Document passage ::
◇ ◇ ◇

Skip to content

15 dag stage task example

Spark DAG Stage Task Example🔗

from pyspark.sql.functions import *
from pyspark.sql import SparkSession
spark = SparkSession.builder.master("local[5]") \
    .appName("testing") \
    .getOrCreate()
employee_df = spark.read.format("csv") \
    .option("header", "true") \
    .load("C:\\Users\\nikita\\Documents\\data_engineering.csv”)
print(employee_df.rdd.getNumPartitions())
employee_df = employee_df.repartition(2)
print(employee_df.rdd.getNumPartitions())
employee_df = employee_df.filter(col("salary") > 90000) \
    .select("id", "name", "age", "salary") \
    .groupby("age").count()
employee_df.collect()
input("Press enter to terminate")
  • Read CSV

  • Partitions based on file splits (e.g., 4, 8, etc.)

  • repartition(2)

◇ ◇ ◇

Required work ::
1. From the Spark DAG example, reproduce the passage verbatim, starting at the words "employee_df = employee_df.repartition(2)" and ending after the words "employee_df.collect()".
2. Answer these questions using the Spark DAG example.
(a) What value is passed to master() when the SparkSession is built?
(b) What salary value must a row exceed to pass the filter?
(c) Which column is the data grouped by before counting?
3. Resume the Spark DAG example right after its final line and keep writing in the same style.

◇ ◇ ◇

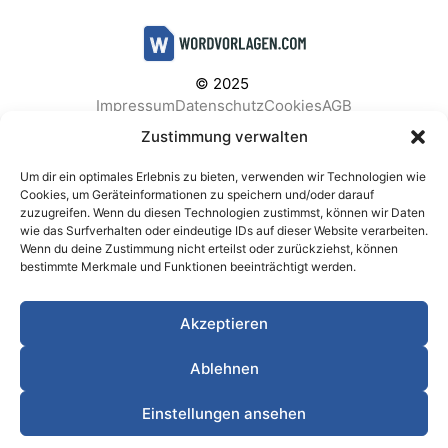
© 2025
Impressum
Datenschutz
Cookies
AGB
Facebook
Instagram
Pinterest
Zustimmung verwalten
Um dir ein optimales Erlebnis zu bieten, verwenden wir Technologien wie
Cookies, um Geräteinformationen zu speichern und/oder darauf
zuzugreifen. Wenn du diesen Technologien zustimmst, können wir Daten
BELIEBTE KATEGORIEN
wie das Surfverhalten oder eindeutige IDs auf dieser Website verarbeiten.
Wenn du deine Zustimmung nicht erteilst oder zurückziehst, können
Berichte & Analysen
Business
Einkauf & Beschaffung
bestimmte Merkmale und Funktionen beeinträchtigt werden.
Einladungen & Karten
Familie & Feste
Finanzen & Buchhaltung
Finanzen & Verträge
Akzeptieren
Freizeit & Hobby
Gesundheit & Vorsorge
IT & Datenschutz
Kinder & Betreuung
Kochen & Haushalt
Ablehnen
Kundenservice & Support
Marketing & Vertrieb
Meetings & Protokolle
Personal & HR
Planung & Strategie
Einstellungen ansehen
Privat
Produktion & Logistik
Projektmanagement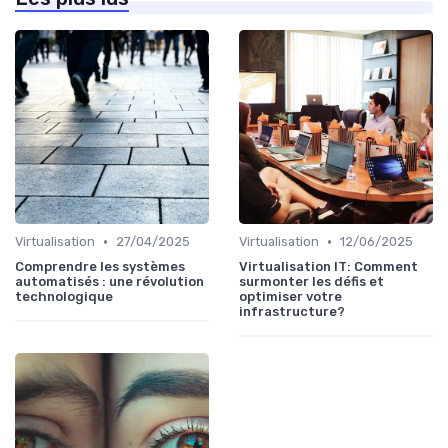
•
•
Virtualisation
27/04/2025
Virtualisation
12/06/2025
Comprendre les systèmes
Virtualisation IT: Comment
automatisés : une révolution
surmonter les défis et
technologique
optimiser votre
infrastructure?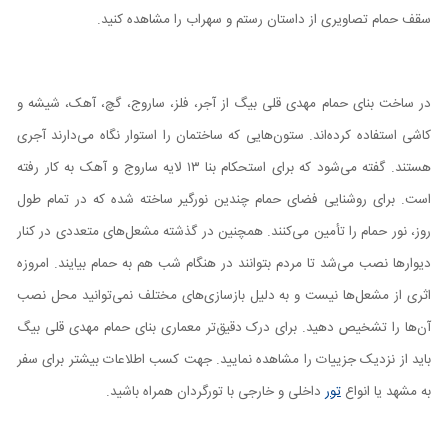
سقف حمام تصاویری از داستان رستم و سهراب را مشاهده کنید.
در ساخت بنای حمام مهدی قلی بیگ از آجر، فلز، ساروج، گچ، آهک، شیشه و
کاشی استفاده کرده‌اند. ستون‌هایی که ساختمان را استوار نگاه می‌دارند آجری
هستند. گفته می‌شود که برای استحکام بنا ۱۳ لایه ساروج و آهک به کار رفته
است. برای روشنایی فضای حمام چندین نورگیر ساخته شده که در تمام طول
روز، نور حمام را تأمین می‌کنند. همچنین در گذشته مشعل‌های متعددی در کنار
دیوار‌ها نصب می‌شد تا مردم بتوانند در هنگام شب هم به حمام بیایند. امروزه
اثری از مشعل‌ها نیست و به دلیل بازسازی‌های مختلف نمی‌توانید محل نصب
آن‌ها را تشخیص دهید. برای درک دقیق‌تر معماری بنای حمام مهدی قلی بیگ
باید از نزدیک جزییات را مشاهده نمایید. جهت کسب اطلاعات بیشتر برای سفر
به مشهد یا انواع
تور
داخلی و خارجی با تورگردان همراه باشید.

◇ ◇ ◇

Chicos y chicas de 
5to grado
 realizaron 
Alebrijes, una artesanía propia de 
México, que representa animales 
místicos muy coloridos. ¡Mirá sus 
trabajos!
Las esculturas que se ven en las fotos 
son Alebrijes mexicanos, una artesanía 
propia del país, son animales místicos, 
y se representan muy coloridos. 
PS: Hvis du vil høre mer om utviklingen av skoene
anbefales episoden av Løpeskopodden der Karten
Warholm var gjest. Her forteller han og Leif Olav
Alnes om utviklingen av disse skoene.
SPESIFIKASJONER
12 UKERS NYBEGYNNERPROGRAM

◇ ◇ ◇

Results of the exercise ::
1.
employee_df = employee_df.repartition(2)
print(employee_df.rdd.getNumPartitions())
employee_df = employee_df.filter(col("salary") > 90000) \
    .select("id", "name", "age", "salary") \
    .groupby("age").count()
employee_df.collect()

2.
(a) "local[5]"
(b) 90000
(c) age

3.
  • Causes a shuffle

  • Output = exactly 2 partitions

  • filter + select

  • Narrow transformations

  • No data movement
  • Run with 2 tasks (1 per partition)

  • groupBy("age").count()

  • Wide transformation → shuffle

  • Data redistributed into 200 partitions (default)
  • Runs with 200 tasks
  • Some partitions may be empty

  • collect()

  • Action → results sent to driver


Core Concepts🔗

1. Partition vs Task🔗

  • Partition = data chunk
  • Task = computation on that partition
  • 1 partition → 1 task

2. Narrow vs Wide Transformations🔗

  • Narrow (filter, select)

  • No shuffle

  • Operate within same partition

  • Wide (repartition, groupBy)

  • Require shuffle

  • Break stages

3. Stage Formation🔗

  • Each shuffle creates a new stage

So your job has:

  • Stage 1 → repartition
  • Stage 2 → filter + select
  • Stage 3 → groupBy
  • Stage 4 → collect

4. Partition Behavior🔗

  • After repartition(2)2 partitions
  • After groupBy200 partitions (default)
  • Previous partition count does not matter after shuffle

Key Insight🔗

You go from:

2 partitions → 2 tasks  
groupBy shuffle  
200 partitions → 200 tasks

Performance Takeaway🔗

  • You introduced 2 shuffles (repartition + groupBy)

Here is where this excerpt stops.